話を戻すと、中国ではこの隔離政策のために出生率が下落した。他の国でもそうだったろうというかも知れないが、必ずしもそうではない。他の地域では多少の影響があったものの、かなりの自由を謳歌し、その結果、妊娠し出産している。生物のもつ「生命の躍動」とか言われるものが、どんな隙間でも見つけて活動するというのは本当だといまさらながら思うが、中国の隔離政策では男女を分けて収容所にぶち込んだのだから、生命の躍動は発揮されなかったのだ。そしてこのグラフの曲線をじっくりみれば、どれほどの締め付けを行ったか想像できるだろう。

新華社=共同より:日本の尖閣諸島は中国の軍事的拠点に?


さらにもうひとつ想像すべきことは、独裁制をほぼ完全に確立した習近平は、周辺への軍事的活動を、加速させる意欲を燃やすことになるということだ。これも「経済が衰退すれば軍事行動は行えない」と考える人もいるが、中国に関する限りそうではない。「たとえ1本のズボンを2人で履いても、1皿のスープを2人で啜っても、軍事力を増強する」と述べた毛沢東の教えはいまも生きている。

最近、2016年に習近平尖閣諸島確保について、軍内部会議で発言していることが明らかになった。
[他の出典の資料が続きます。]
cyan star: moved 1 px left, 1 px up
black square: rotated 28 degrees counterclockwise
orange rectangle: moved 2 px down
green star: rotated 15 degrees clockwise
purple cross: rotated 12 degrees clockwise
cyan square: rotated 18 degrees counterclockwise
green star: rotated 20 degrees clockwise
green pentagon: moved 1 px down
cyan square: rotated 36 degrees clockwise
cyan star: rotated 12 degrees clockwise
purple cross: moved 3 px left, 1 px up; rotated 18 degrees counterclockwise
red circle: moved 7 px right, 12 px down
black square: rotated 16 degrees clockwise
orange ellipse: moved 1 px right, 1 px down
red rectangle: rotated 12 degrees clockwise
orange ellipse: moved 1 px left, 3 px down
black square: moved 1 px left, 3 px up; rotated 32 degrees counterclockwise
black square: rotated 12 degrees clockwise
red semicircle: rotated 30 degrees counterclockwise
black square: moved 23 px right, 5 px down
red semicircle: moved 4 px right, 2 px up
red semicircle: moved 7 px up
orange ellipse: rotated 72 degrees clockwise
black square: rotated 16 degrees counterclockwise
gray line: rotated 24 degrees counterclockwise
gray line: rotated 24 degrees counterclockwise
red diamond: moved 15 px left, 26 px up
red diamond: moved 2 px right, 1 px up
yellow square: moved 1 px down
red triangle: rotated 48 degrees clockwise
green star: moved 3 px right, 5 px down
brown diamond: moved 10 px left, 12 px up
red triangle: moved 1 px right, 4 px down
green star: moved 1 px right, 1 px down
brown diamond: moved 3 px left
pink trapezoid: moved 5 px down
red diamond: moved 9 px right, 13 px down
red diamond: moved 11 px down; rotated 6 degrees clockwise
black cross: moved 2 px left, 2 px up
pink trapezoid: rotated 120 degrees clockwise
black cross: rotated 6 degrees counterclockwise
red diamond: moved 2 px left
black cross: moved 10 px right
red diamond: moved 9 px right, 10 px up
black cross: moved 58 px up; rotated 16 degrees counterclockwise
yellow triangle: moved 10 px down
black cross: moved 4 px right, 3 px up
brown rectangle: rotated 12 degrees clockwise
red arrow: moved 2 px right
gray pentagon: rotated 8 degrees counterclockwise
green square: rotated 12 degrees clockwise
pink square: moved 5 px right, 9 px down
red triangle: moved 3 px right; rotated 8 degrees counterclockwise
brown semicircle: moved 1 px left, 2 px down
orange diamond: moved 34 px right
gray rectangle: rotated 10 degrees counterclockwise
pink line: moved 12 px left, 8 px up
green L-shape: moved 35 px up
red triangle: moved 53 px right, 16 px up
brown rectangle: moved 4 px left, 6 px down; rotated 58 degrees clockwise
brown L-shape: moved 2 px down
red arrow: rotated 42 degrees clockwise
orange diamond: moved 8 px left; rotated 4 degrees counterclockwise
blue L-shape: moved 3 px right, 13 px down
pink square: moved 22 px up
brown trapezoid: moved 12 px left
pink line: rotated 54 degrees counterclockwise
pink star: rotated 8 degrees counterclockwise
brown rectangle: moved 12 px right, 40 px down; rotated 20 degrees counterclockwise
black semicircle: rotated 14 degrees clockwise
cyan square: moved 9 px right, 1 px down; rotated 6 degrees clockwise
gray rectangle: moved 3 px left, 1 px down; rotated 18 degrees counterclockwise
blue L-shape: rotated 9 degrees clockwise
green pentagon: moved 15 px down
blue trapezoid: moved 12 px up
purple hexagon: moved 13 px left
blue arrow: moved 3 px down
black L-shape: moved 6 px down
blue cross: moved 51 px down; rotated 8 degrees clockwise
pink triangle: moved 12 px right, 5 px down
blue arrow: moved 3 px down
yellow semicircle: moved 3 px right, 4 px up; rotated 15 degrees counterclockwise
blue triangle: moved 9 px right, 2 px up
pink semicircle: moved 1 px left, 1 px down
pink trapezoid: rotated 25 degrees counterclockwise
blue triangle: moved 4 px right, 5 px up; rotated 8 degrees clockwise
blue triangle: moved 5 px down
そしてこれは、台湾侵攻の計画のなかに入っていることを忘れるわけにはいかない。米民主党ペロシが訪台した直後、中国はミサイルを何発も発射したが、その2発はちゃんと日本のEEZ(経済的排他水域)内に落下した。つまり日本は台湾問題については立派な仮想敵国であって、日本が何もしなければ何もされないと思うと大きく間違うだろう。